Stored data
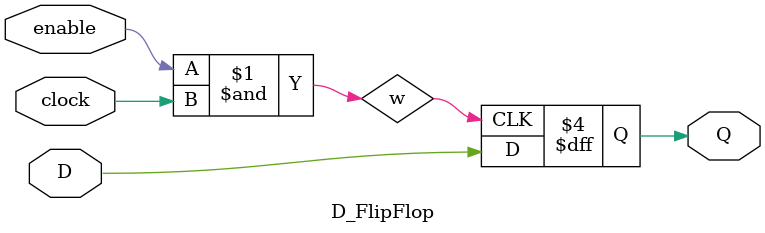
<source format=v>
`timescale 1ns / 1ps
module D_FlipFlop(D,enable,clock,Q);
input D, clock, enable; // clock input 
output reg Q; // output Q 

wire w;

and(w,enable,clock);

initial
begin
Q=0;
end

always @(posedge w) 
begin
 Q = D; 
end

endmodule

</source>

[Action item]:
A faithful copy of the lines from the line containing "output reg Q; // output Q" to the end of the data should be set down, both ends included, and nothing more.

[Result for this task]:
output reg Q; // output Q 

wire w;

and(w,enable,clock);

initial
begin
Q=0;
end

always @(posedge w) 
begin
 Q = D; 
end

endmodule

</source>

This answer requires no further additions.